A US court has given permission to reopen a bankruptcy case involving a subsidiary of prospective Hawker Beechcraft purchaser Beijing-based Superior Aviation. The ruling, on 25 May, centres on Texas-based Superior Air Parts (SAP), previously owned by Thielert. Superior bought SAP in 2009 for $7 million after Thielert filed for bankruptcy on 31 December 2008.

In March this year, SAP asked the courts to have its bankruptcy case reopened. The seemingly odd request came in response to a civil lawsuit filed in January by Cessna parent Textron.

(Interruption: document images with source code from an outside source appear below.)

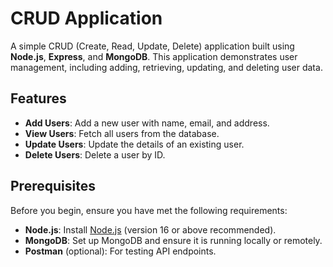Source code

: # CRUD Application

A simple CRUD (Create, Read, Update, Delete) application built using **Node.js**, **Express**, and **MongoDB**. This application demonstrates user management, including adding, retrieving, updating, and deleting user data.

## Features

- **Add Users**: Add a new user with name, email, and address.
- **View Users**: Fetch all users from the database.
- **Update Users**: Update the details of an existing user.
- **Delete Users**: Delete a user by ID.

## Prerequisites

Before you begin, ensure you have met the following requirements:

- **Node.js**: Install [Node.js](https://nodejs.org/) (version 16 or above recommended).
- **MongoDB**: Set up MongoDB and ensure it is running locally or remotely.
- **Postman** (optional): For testing API endpoints.


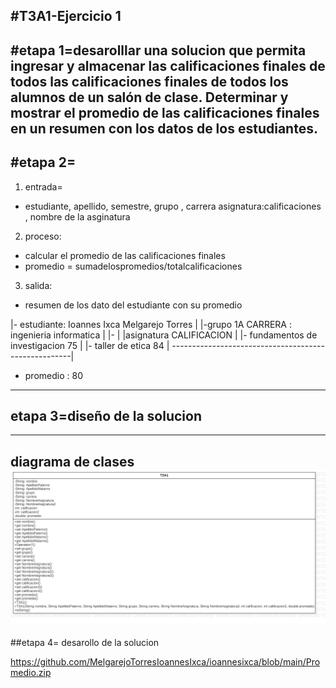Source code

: #T3A1-Ejercicio 1
----------------
#etapa 1=desarolllar una solucion que permita ingresar y almacenar las calificaciones finales de todos las calificaciones finales de todos los alumnos de un salón de clase. Determinar y mostrar el promedio de las calificaciones finales en un resumen con los datos de los
estudiantes.
----------------------------------------------------------------------------------
#etapa 2=
---------------------------------------------------------------------------------------
1. entrada=
- estudiante, apellido, semestre, grupo , carrera 
asignatura:calificaciones , nombre de la asginatura 
2. proceso:
- calcular el promedio de las calificaciones finales
- promedio = sumadelospromedios/totalcalificaciones
3. salida:
- resumen de los dato del estudiante con su promedio
 
|- estudiante: Ioannes Ixca Melgarejo Torres         |
|-grupo 1A CARRERA : ingenieria informatica          |
|-                                                   |
|asignatura                             CALIFICACION |
|- fundamentos de investigacion              75      |
|- taller de etica                            84     |
-----------------------------------------------------|
- promedio : 80
---------------------------------------------------------
## etapa 3=diseño de la solucion 
-------------------------------------------------------- 
diagrama de clases
![](https://github.com/MelgarejoTorresIoannesIxca/ioannesixca/blob/main/Menu.png)
--------------------------------------------------------------------------------
##etapa 4= desarollo de la solucion

https://github.com/MelgarejoTorresIoannesIxca/ioannesixca/blob/main/Promedio.zip
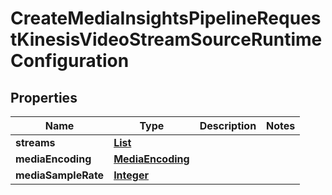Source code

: 

# CreateMediaInsightsPipelineRequestKinesisVideoStreamSourceRuntimeConfiguration


## Properties

| Name | Type | Description | Notes |
|------------ | ------------- | ------------- | -------------|
|**streams** | [**List**](List.md) |  |  |
|**mediaEncoding** | [**MediaEncoding**](MediaEncoding.md) |  |  |
|**mediaSampleRate** | [**Integer**](Integer.md) |  |  |



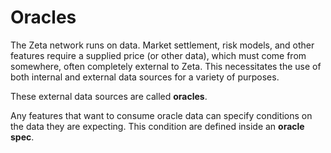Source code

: # Oracles

The Zeta network runs on data. Market settlement, risk models, and other
features require a supplied price (or other data), which must come from
somewhere, often completely external to Zeta. This necessitates the use of both
internal and external data sources for a variety of purposes.

These external data sources are called **oracles**.

Any features that want to consume oracle data can specify conditions on the data
they are expecting. This condition are defined inside an **oracle spec**.

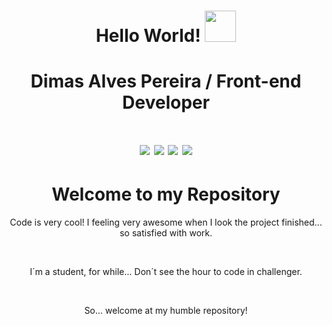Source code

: <h1 align="center"> Hello World! <img src="https://publicdomainvectors.org/photos/face-wink.png" height="50" weigth="50"></h1> 

<h1 align="center"> Dimas Alves Pereira / Front-end Developer <h1>

<p align="center"><img src="https://img.shields.io/badge/<HTML>-<green>"> <img src="https://img.shields.io/badge/<CSS>-<green>"> <img src="https://img.shields.io/badge/<Javascript>-<green>"> <img src="https://img.shields.io/badge/<NodeJs>-<green>"></p>

<h1 align="center">Welcome to my Repository</h1>

<p align="center">Code is very cool! I feeling very awesome when I look the project finished... so satisfied with work.</p>
<br>
<p align="center">I´m a student, for while... Don´t see the hour to code in challenger.</p>
<br>
<p align="center">So... welcome at my humble repository!
<br>
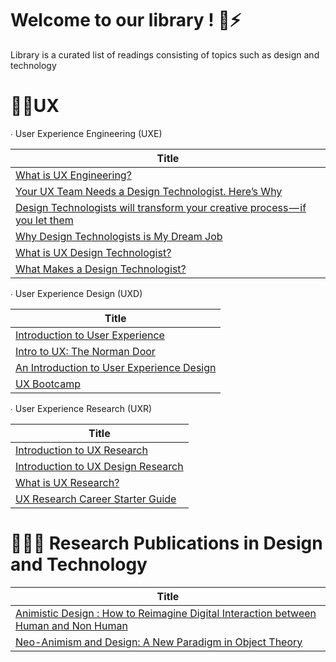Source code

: # Welcome to our library ! 📕⚡️
Library is a curated list of readings consisting of topics such as design and technology

# 👩‍🎤UX
∙ User Experience Engineering (UXE)

| Title |
| --- |
| [What is UX Engineering?](https://medium.com/uxelab/1-what-is-ux-engineering-269df7fcfe10) |Article|
| [Your UX Team Needs a Design Technologist. Here’s Why](https://uxdesign.cc/intro-to-ux-the-norman-door-61f8120b6086) |Basic|
|[Design Technologists will transform your creative process — if you let them](https://medium.com/@TOPPDesign/design-technologists-will-transform-your-creative-process-if-you-let-them-95eb46c8da39)|Basic|
|[Why Design Technologists is My Dream Job](https://medium.com/@doloresjoya/why-design-technologist-is-my-dream-job-6f3cf8049b92)|Basic|
|[What is UX Design Technologist?](http://ericknudtson.com/ux-design-technologist.html)|Basic|
|[What Makes a Design Technologist?](https://adaptivepath.org/ideas/what-makes-a-design-technologist/)|Basic|

∙ User Experience Design (UXD)

| Title |
| --- |
| [Introduction to User Experience](https://medium.com/beakerandflint/an-introduction-user-experience-design-2a7f8167bf03) | Basic |
| [Intro to UX: The Norman Door](https://uxdesign.cc/intro-to-ux-the-norman-door-61f8120b6086) |Basic|
|[An Introduction to User Experience Design](https://hackdesign.org/lessons/9)|Basic|
|[UX Bootcamp](https://drive.google.com/file/d/19bIIXhqyYTj8KelfHMIGOwTHfRvBz-jF/view?usp=sharing)||

∙ User Experience Research (UXR)

| Title |
| --- |
| [Introduction to UX Research](https://medium.com/beakerandflint/intro-to-ux-research-f55cc09a3431) |
| [Introduction to UX Design Research](https://uxdesign.cc/introduction-to-ux-design-research-bb9617838e79) |
|[What is UX Research?](https://www.interaction-design.org/literature/topics/ux-research)|
|[UX Research Career Starter Guide](https://uxplanet.org/ux-research-career-starter-guide-80dafda0a601)|


# 👩🏻‍💻 Research Publications in Design and Technology 
| Title |
| --- |
| [Animistic Design : How to Reimagine Digital Interaction between Human and Non Human](https://drive.google.com/file/d/18kby_hJIgO_oDfgvY8J8O23if2UKELlX/view?usp=sharing) |Article|
| [Neo-Animism and Design: A New Paradigm in Object Theory](https://drive.google.com/file/d/1du-_uXiRhgju0s9eZul8Ra1CoM083l7R/view?usp=sharing) |Basic|
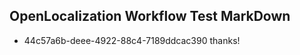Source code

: ## OpenLocalization Workflow Test MarkDown
* 44c57a6b-deee-4922-88c4-7189ddcac390 thanks!

<!--HONumber=Oct16_HO4-->



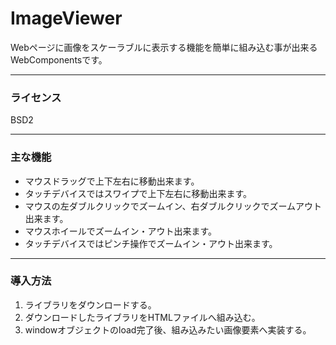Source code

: # ImageViewer
Webページに画像をスケーラブルに表示する機能を簡単に組み込む事が出来るWebComponentsです。

------------

### ライセンス

BSD2

------------

### 主な機能

- マウスドラッグで上下左右に移動出来ます。
- タッチデバイスではスワイプで上下左右に移動出来ます。
- マウスの左ダブルクリックでズームイン、右ダブルクリックでズームアウト出来ます。
- マウスホイールでズームイン・アウト出来ます。
- タッチデバイスではピンチ操作でズームイン・アウト出来ます。

------------

### 導入方法

1. ライブラリをダウンロードする。
2. ダウンロードしたライブラリをHTMLファイルへ組み込む。
3. windowオブジェクトのload完了後、組み込みたい画像要素へ実装する。
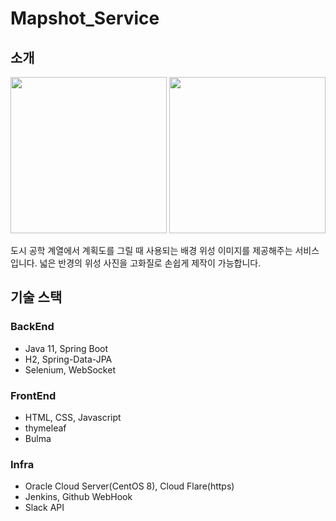 # Mapshot_Service
## 소개
<div style="text-align: center">
<img width="250" src="https://lcw3176.github.io/image/sample.jpg">
<img width="250" src="https://lcw3176.github.io/image/sample2.jpg">
</div>

도시 공학 계열에서 계획도를 그릴 때 사용되는 배경 위성 이미지를 제공해주는 서비스입니다.
넓은 반경의 위성 사진을 고화질로 손쉽게 제작이 가능합니다.

## 기술 스택
### BackEnd
- Java 11, Spring Boot
- H2, Spring-Data-JPA
- Selenium, WebSocket

### FrontEnd
- HTML, CSS, Javascript
- thymeleaf
- Bulma

### Infra
- Oracle Cloud Server(CentOS 8), Cloud Flare(https)
- Jenkins, Github WebHook
- Slack API

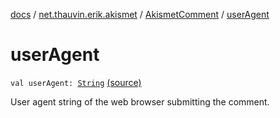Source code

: [docs](../../index.md) / [net.thauvin.erik.akismet](../index.md) / [AkismetComment](index.md) / [userAgent](./user-agent.md)

# userAgent

`val userAgent: `[`String`](https://kotlinlang.org/api/latest/jvm/stdlib/kotlin/-string/index.html) [(source)](https://github.com/ethauvin/akismet-kotlin/tree/master/src/main/kotlin/net/thauvin/erik/akismet/AkismetComment.kt#L59)

User agent string of the web browser submitting the comment.

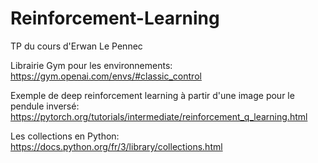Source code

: # Reinforcement-Learning
TP du cours d'Erwan Le Pennec

Librairie Gym pour les environnements:
  https://gym.openai.com/envs/#classic_control

Exemple de deep reinforcement learning à partir d'une image pour le pendule inversé:
  https://pytorch.org/tutorials/intermediate/reinforcement_q_learning.html

Les collections en Python:
  https://docs.python.org/fr/3/library/collections.html
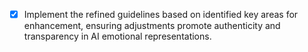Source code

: - [x] Implement the refined guidelines based on identified key areas for enhancement, ensuring adjustments promote authenticity and transparency in AI emotional representations.
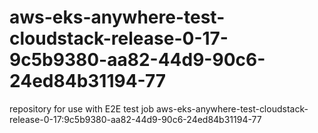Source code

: # aws-eks-anywhere-test-cloudstack-release-0-17-9c5b9380-aa82-44d9-90c6-24ed84b31194-77
repository for use with E2E test job aws-eks-anywhere-test-cloudstack-release-0-17:9c5b9380-aa82-44d9-90c6-24ed84b31194-77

SAP builds engines and US Federal Aviation Administration parts manufacturer approved (PMA) components for Lycoming piston engines, and, as such, is the main competitor to Textron's Avco subsidiary, the OEM for Lycoming products.

Prior to the bankruptcy and subsequent acquisition by Superior, Thielert made an agreement to sell its PMAs and most of its other assets to Avco as part of a Chapter 11 process, but later withdrew the offer, stating "antitrust concerns". The case was closed in October 2010 but will now be revisited to determine if Textron's complaints have any merit.

Textron's lawsuit claims that in its 2009 bankruptcy proceedings, SAP overturned licensing agreements with Textron, in effect negating its approval for SAP-produced components.

SAP and Textron have a long history of wrangling and then resolving intellectual property issues, starting in 1981 and continuing in 1999, according to court filings. "For decades, [Textron and its wholly owned subsidiary Avco] and their predecessors have tried to put [SAP] out of business, thus eliminating their only competition for the production of various replacement parts necessary to service a Lycoming aircraft engine," SAP stated in a response to Textron's latest lawsuit.

Superior is in a 45-day exclusive negotiation period with Hawker Beechcraft to evaluate its $1.79 billion bid for the Wichita-based airframer, which entered Chapter 11 bankruptcy protection in May.